→ What you should do
Find the line with "manufacturers need to know about inventory" in the entries below, then output every line from it down to the line with "Get notified when", exactly and with no pictures.
----- Exercise materials -----
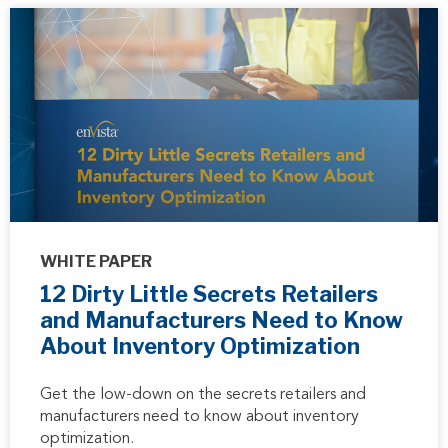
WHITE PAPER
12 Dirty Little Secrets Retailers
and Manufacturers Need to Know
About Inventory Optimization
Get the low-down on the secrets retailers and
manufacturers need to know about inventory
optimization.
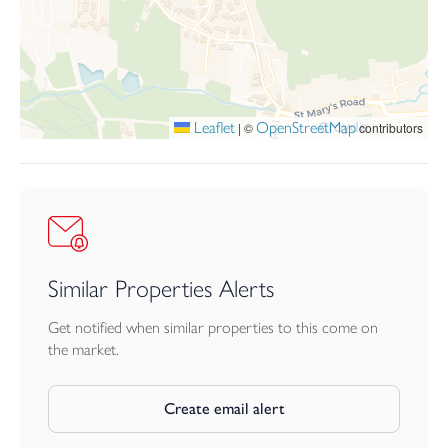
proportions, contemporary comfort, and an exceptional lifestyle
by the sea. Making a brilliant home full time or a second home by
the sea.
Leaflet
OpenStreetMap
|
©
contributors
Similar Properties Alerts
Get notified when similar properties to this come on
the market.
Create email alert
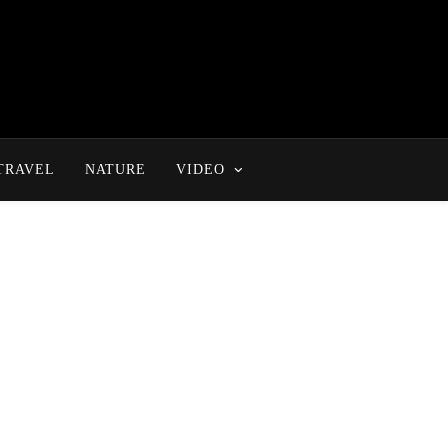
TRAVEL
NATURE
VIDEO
-----
----- Exercise materials -----
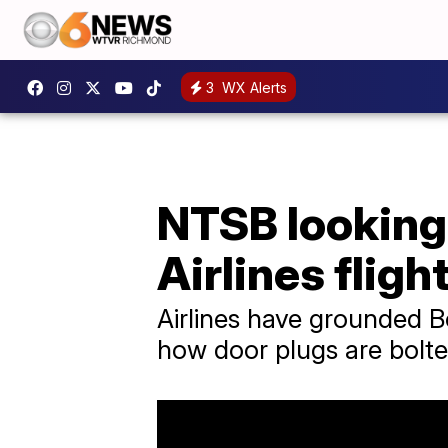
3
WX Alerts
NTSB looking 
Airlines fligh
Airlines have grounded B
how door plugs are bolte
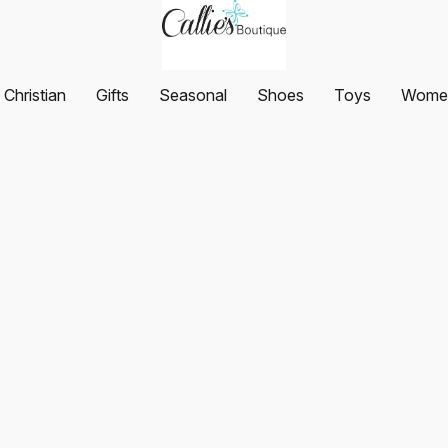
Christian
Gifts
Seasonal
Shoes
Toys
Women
-----
→ Output
manufacturers need to know about inventory
optimization.
proportions, contemporary comfort, and an exceptional lifestyle
by the sea. Making a brilliant home full time or a second home by
the sea.
Leaflet
OpenStreetMap
|
©
contributors
Similar Properties Alerts
Get notified when similar properties to this come on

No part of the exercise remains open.